Digitalisering en deregulering
Gezien de demografische ontwikkelingen zullen we te maken krijgen met een krappe
arbeidsmarkt met een relatief zwakke concurrentiepositie voor de overheid. Dit maakt het
noodzakelijk om zo veel mogelijk te besparen op de factor arbeid. Daarnaast vergt het plaatsen tijdonafhankelijk werken dat op elk moment en (nagenoeg) elke plek over de juiste
informatie kan worden beschikt. Ook het gebruik van internet als één van de kanalen,
waarlangs onze dienstverlening plaats vindt, vergt een verdergaande mate van digitalisering.
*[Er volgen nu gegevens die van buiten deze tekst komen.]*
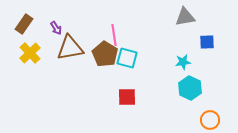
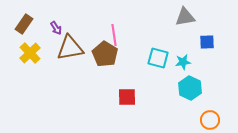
cyan square: moved 31 px right
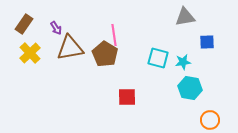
cyan hexagon: rotated 15 degrees counterclockwise
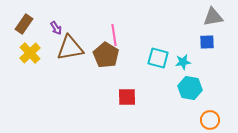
gray triangle: moved 28 px right
brown pentagon: moved 1 px right, 1 px down
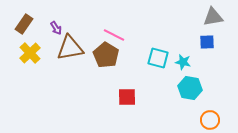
pink line: rotated 55 degrees counterclockwise
cyan star: rotated 21 degrees clockwise
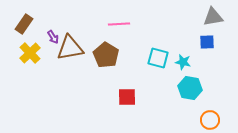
purple arrow: moved 3 px left, 9 px down
pink line: moved 5 px right, 11 px up; rotated 30 degrees counterclockwise
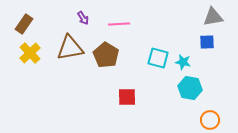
purple arrow: moved 30 px right, 19 px up
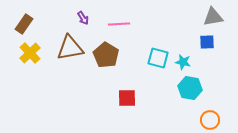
red square: moved 1 px down
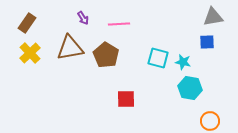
brown rectangle: moved 3 px right, 1 px up
red square: moved 1 px left, 1 px down
orange circle: moved 1 px down
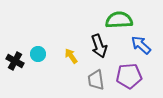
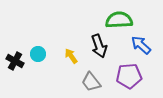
gray trapezoid: moved 5 px left, 2 px down; rotated 30 degrees counterclockwise
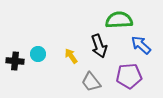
black cross: rotated 24 degrees counterclockwise
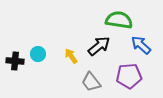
green semicircle: rotated 12 degrees clockwise
black arrow: rotated 110 degrees counterclockwise
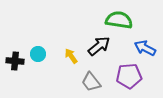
blue arrow: moved 4 px right, 3 px down; rotated 15 degrees counterclockwise
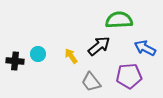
green semicircle: rotated 12 degrees counterclockwise
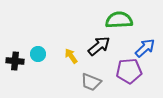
blue arrow: rotated 110 degrees clockwise
purple pentagon: moved 5 px up
gray trapezoid: rotated 30 degrees counterclockwise
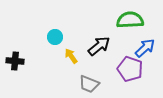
green semicircle: moved 11 px right
cyan circle: moved 17 px right, 17 px up
purple pentagon: moved 1 px right, 2 px up; rotated 25 degrees clockwise
gray trapezoid: moved 2 px left, 2 px down
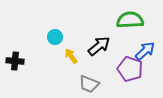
blue arrow: moved 3 px down
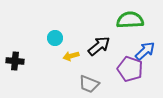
cyan circle: moved 1 px down
yellow arrow: rotated 70 degrees counterclockwise
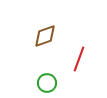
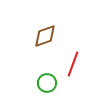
red line: moved 6 px left, 5 px down
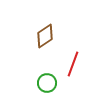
brown diamond: rotated 15 degrees counterclockwise
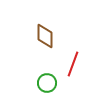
brown diamond: rotated 55 degrees counterclockwise
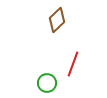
brown diamond: moved 12 px right, 16 px up; rotated 45 degrees clockwise
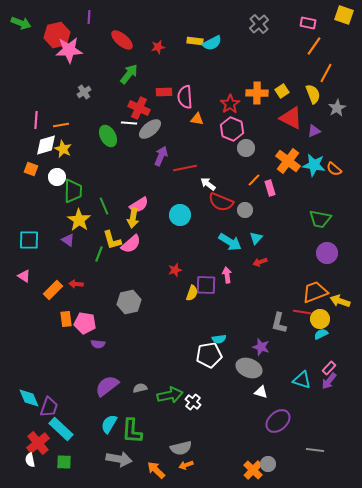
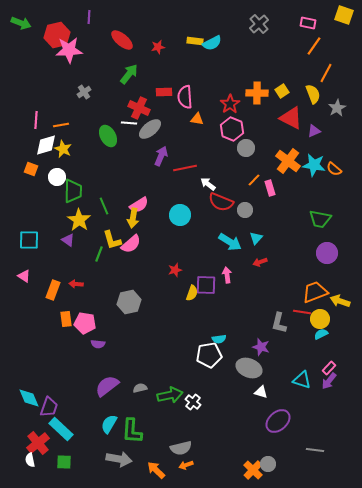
orange rectangle at (53, 290): rotated 24 degrees counterclockwise
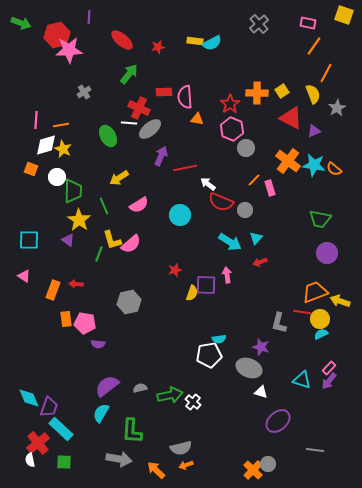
yellow arrow at (133, 218): moved 14 px left, 40 px up; rotated 48 degrees clockwise
cyan semicircle at (109, 424): moved 8 px left, 11 px up
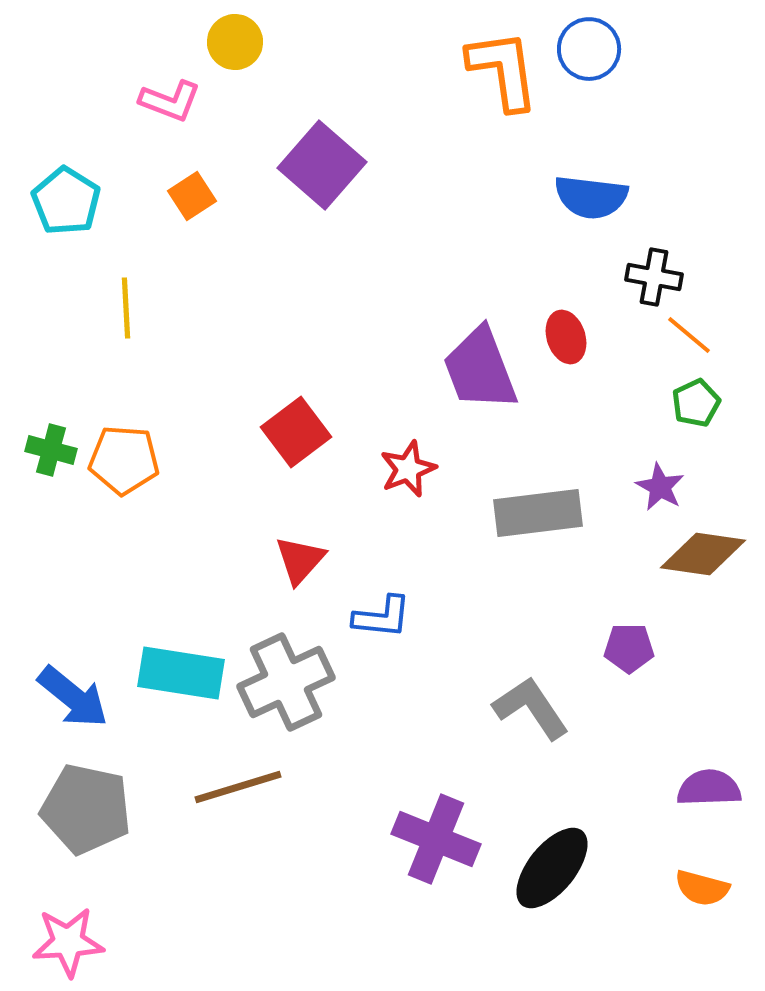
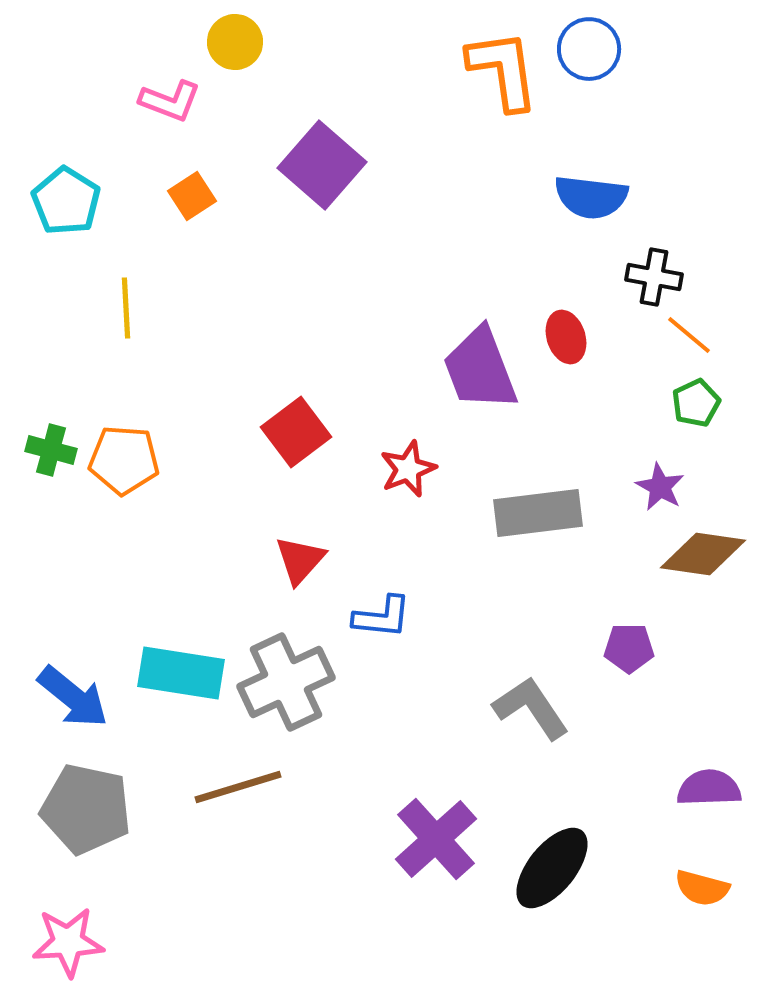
purple cross: rotated 26 degrees clockwise
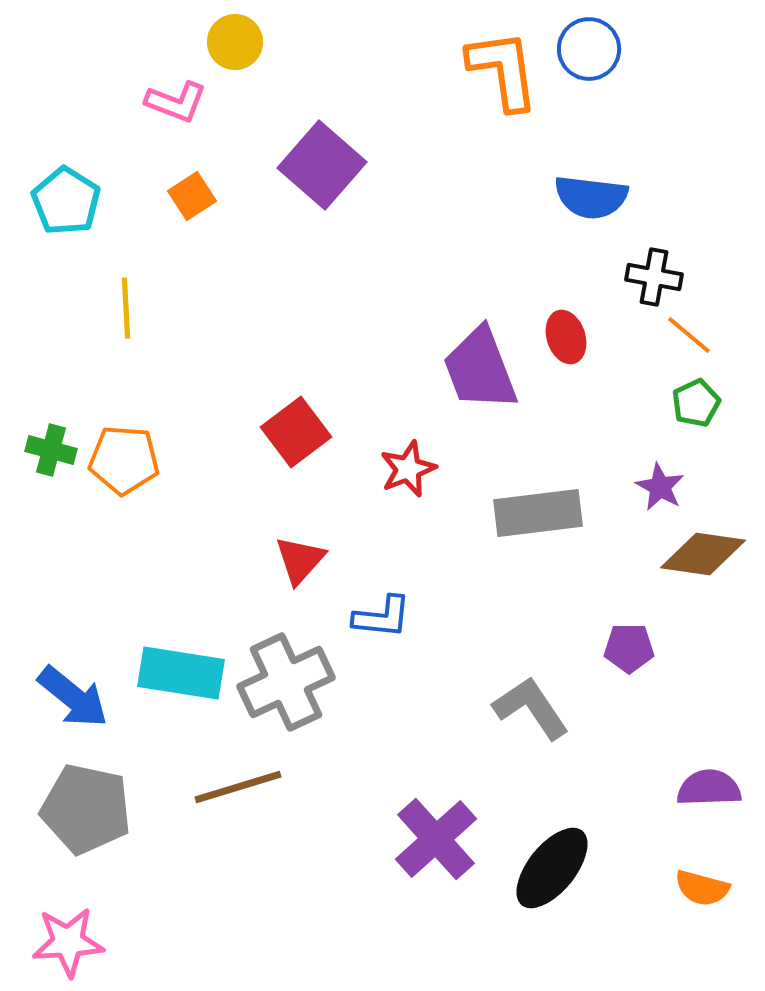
pink L-shape: moved 6 px right, 1 px down
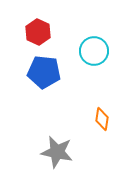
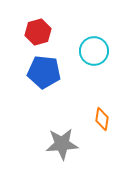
red hexagon: rotated 20 degrees clockwise
gray star: moved 5 px right, 8 px up; rotated 16 degrees counterclockwise
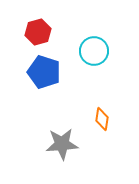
blue pentagon: rotated 12 degrees clockwise
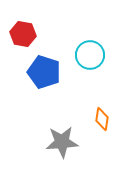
red hexagon: moved 15 px left, 2 px down; rotated 25 degrees clockwise
cyan circle: moved 4 px left, 4 px down
gray star: moved 2 px up
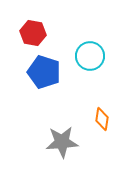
red hexagon: moved 10 px right, 1 px up
cyan circle: moved 1 px down
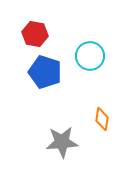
red hexagon: moved 2 px right, 1 px down
blue pentagon: moved 1 px right
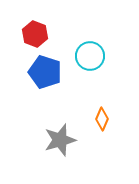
red hexagon: rotated 10 degrees clockwise
orange diamond: rotated 15 degrees clockwise
gray star: moved 2 px left, 2 px up; rotated 12 degrees counterclockwise
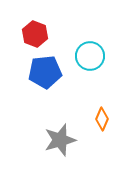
blue pentagon: rotated 24 degrees counterclockwise
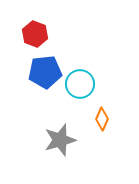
cyan circle: moved 10 px left, 28 px down
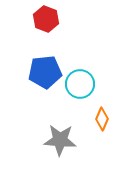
red hexagon: moved 11 px right, 15 px up
gray star: rotated 20 degrees clockwise
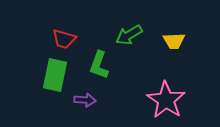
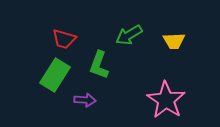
green rectangle: rotated 20 degrees clockwise
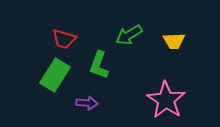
purple arrow: moved 2 px right, 3 px down
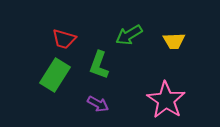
purple arrow: moved 11 px right, 1 px down; rotated 25 degrees clockwise
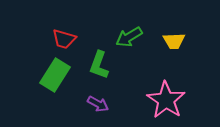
green arrow: moved 2 px down
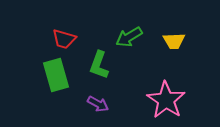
green rectangle: moved 1 px right; rotated 48 degrees counterclockwise
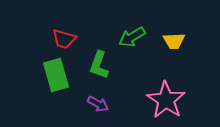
green arrow: moved 3 px right
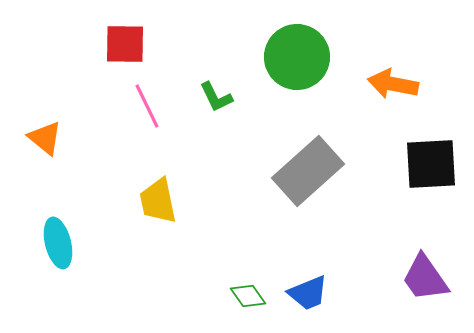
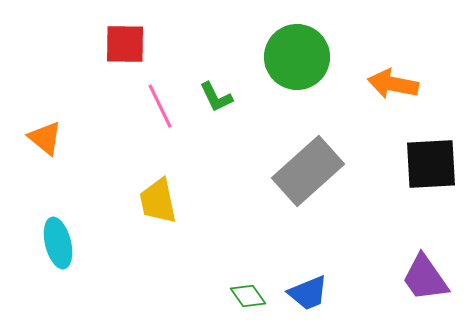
pink line: moved 13 px right
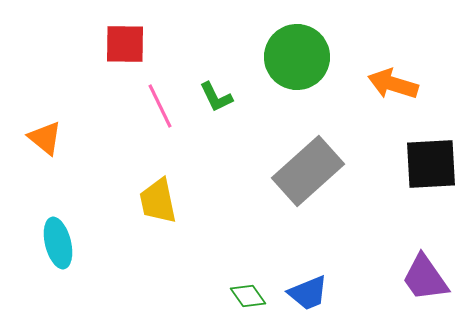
orange arrow: rotated 6 degrees clockwise
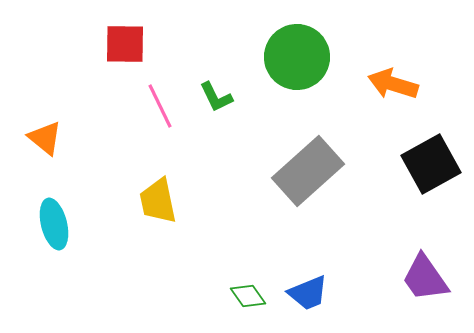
black square: rotated 26 degrees counterclockwise
cyan ellipse: moved 4 px left, 19 px up
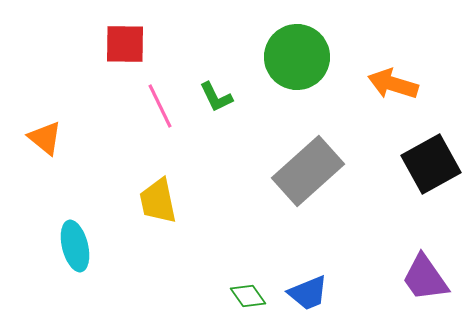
cyan ellipse: moved 21 px right, 22 px down
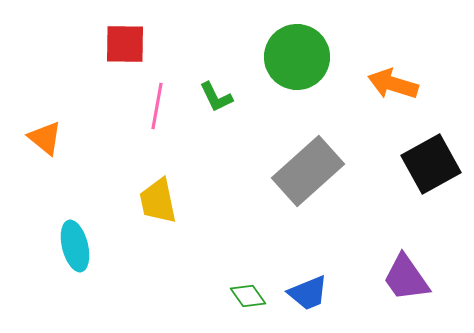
pink line: moved 3 px left; rotated 36 degrees clockwise
purple trapezoid: moved 19 px left
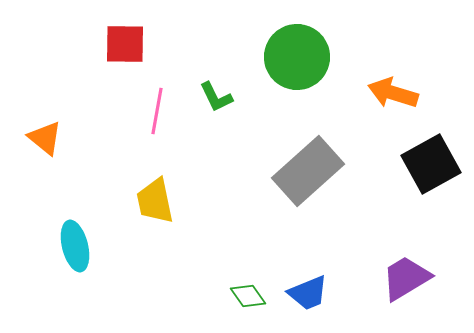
orange arrow: moved 9 px down
pink line: moved 5 px down
yellow trapezoid: moved 3 px left
purple trapezoid: rotated 94 degrees clockwise
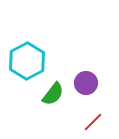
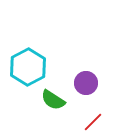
cyan hexagon: moved 1 px right, 6 px down
green semicircle: moved 6 px down; rotated 85 degrees clockwise
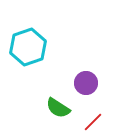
cyan hexagon: moved 20 px up; rotated 9 degrees clockwise
green semicircle: moved 5 px right, 8 px down
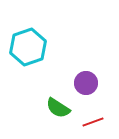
red line: rotated 25 degrees clockwise
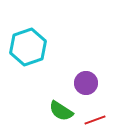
green semicircle: moved 3 px right, 3 px down
red line: moved 2 px right, 2 px up
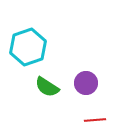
green semicircle: moved 14 px left, 24 px up
red line: rotated 15 degrees clockwise
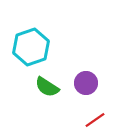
cyan hexagon: moved 3 px right
red line: rotated 30 degrees counterclockwise
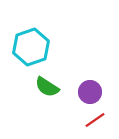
purple circle: moved 4 px right, 9 px down
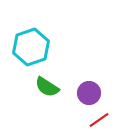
purple circle: moved 1 px left, 1 px down
red line: moved 4 px right
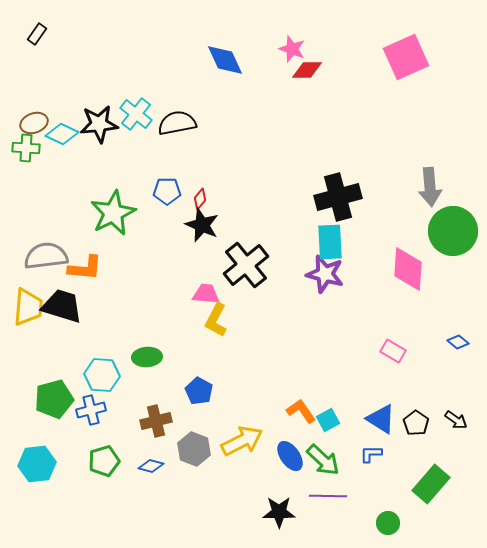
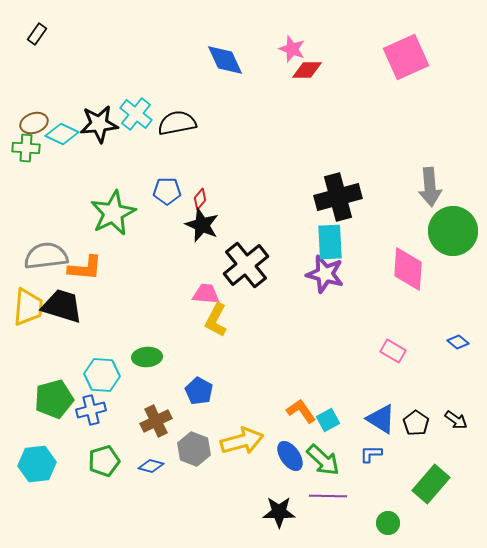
brown cross at (156, 421): rotated 12 degrees counterclockwise
yellow arrow at (242, 441): rotated 12 degrees clockwise
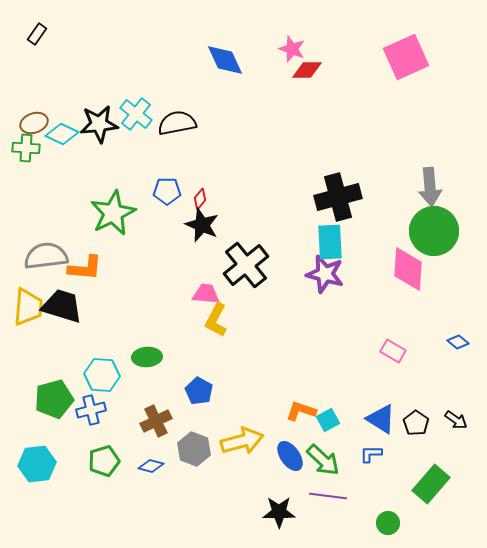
green circle at (453, 231): moved 19 px left
orange L-shape at (301, 411): rotated 36 degrees counterclockwise
purple line at (328, 496): rotated 6 degrees clockwise
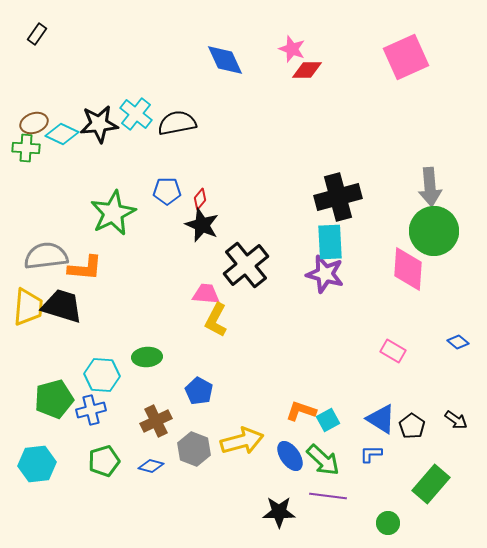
black pentagon at (416, 423): moved 4 px left, 3 px down
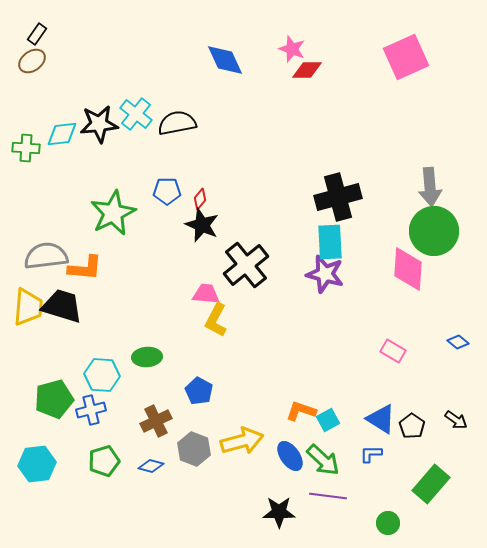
brown ellipse at (34, 123): moved 2 px left, 62 px up; rotated 16 degrees counterclockwise
cyan diamond at (62, 134): rotated 32 degrees counterclockwise
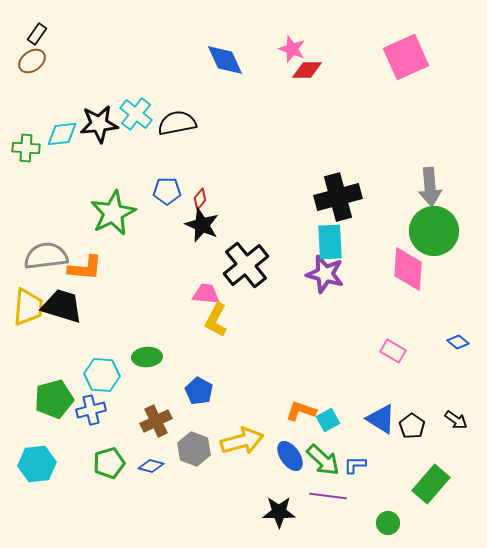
blue L-shape at (371, 454): moved 16 px left, 11 px down
green pentagon at (104, 461): moved 5 px right, 2 px down
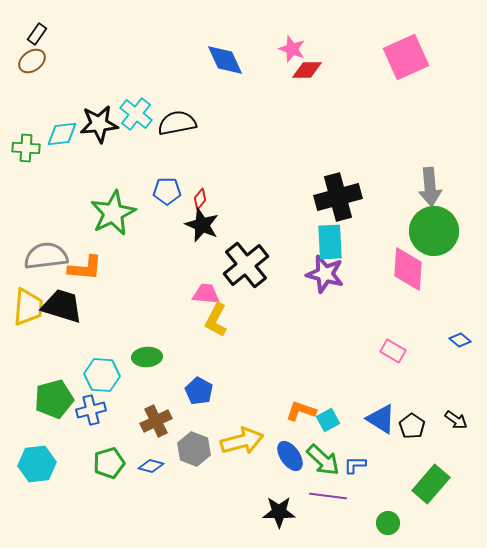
blue diamond at (458, 342): moved 2 px right, 2 px up
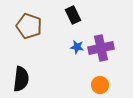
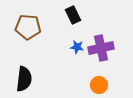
brown pentagon: moved 1 px left, 1 px down; rotated 15 degrees counterclockwise
black semicircle: moved 3 px right
orange circle: moved 1 px left
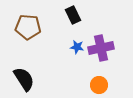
black semicircle: rotated 40 degrees counterclockwise
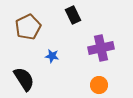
brown pentagon: rotated 30 degrees counterclockwise
blue star: moved 25 px left, 9 px down
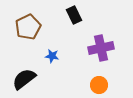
black rectangle: moved 1 px right
black semicircle: rotated 95 degrees counterclockwise
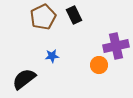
brown pentagon: moved 15 px right, 10 px up
purple cross: moved 15 px right, 2 px up
blue star: rotated 16 degrees counterclockwise
orange circle: moved 20 px up
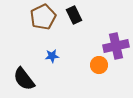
black semicircle: rotated 90 degrees counterclockwise
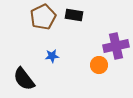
black rectangle: rotated 54 degrees counterclockwise
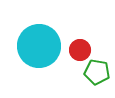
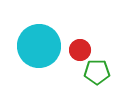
green pentagon: rotated 10 degrees counterclockwise
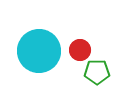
cyan circle: moved 5 px down
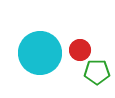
cyan circle: moved 1 px right, 2 px down
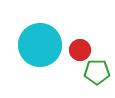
cyan circle: moved 8 px up
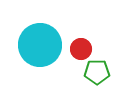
red circle: moved 1 px right, 1 px up
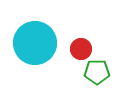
cyan circle: moved 5 px left, 2 px up
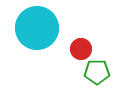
cyan circle: moved 2 px right, 15 px up
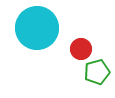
green pentagon: rotated 15 degrees counterclockwise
Bedoelde digitalisering zal ook een bijdrage kunnen leveren in een verbeterde
dienstverlening. Een verbeterde dienstverlening kent dan twee pijlers. Aan de ene kant
deregulering (onnodige regels worden afgeschaft) en digitalisering (de klant wordt met
digitalisering optimaal gefaciliteerd).
Uitstroombevordering
Wij overwegen een regeling in het leven te roepen om medewerkers, die gebruik kunnen
maken van flexibel pensioen, tot op zekere hoogte te compenseren. Eerder dan op 65-jarige
leeftijd met pensioen gaan, betekent een structureel lager pensioen vanaf 65. Tot aan de 65jarige leeftijd is de terugval in inkomen door het nog ontbreken van een aow-uitkering nog
groter. Hiervoor zou een beperkte compensatie kunnen worden geboden. Indien van een
dergelijke regeling gebruik wordt gemaakt, levert dit in eerste instantie arbeidsplaatsen op
voor medewerkers, die werken op een afdeling waarvan de formatie moet worden beperkt en
in tweede instantie voor trainees. Dit voor zover de openvallende formatieplaatsen moet
worden herbezet.
8. Financiën
Onderdeel van het nog op te stellen stappenplan is een financiële vertaling van de diverse
maatregelen. Uitgangspunt is budgettaire neutraliteit. Dwz dat naast het realiseren van de
taakstelling van 0.5 mio, de investeringen structureel kunnen worden bekostigd uit
besparingen boven deze taakstelling. Wel is er mogelijk sprake van incidenteel benodigde
extra middelen. Een en ander vergt nadrukkelijk nog nader onderzoek.
5
9. Planning
Wij zijn voornemens nog dit jaar de richting te bepalen. Verdere uitwerking en nadere
besluitvorming kan dan nog binnen de huidige collegeperiode plaats vinden. Het nog op te
stellen plan van aanpak met planning zal hierop worden afgestemd.
Belangrijk onderdeel van het stappenplan is het medezeggenschapstraject. Wij verwachten in
goed overleg met de OR en (waar nodig) het GO tot afspraken te kunnen komen over
verantwoorde stappen naar een adequate organisatie.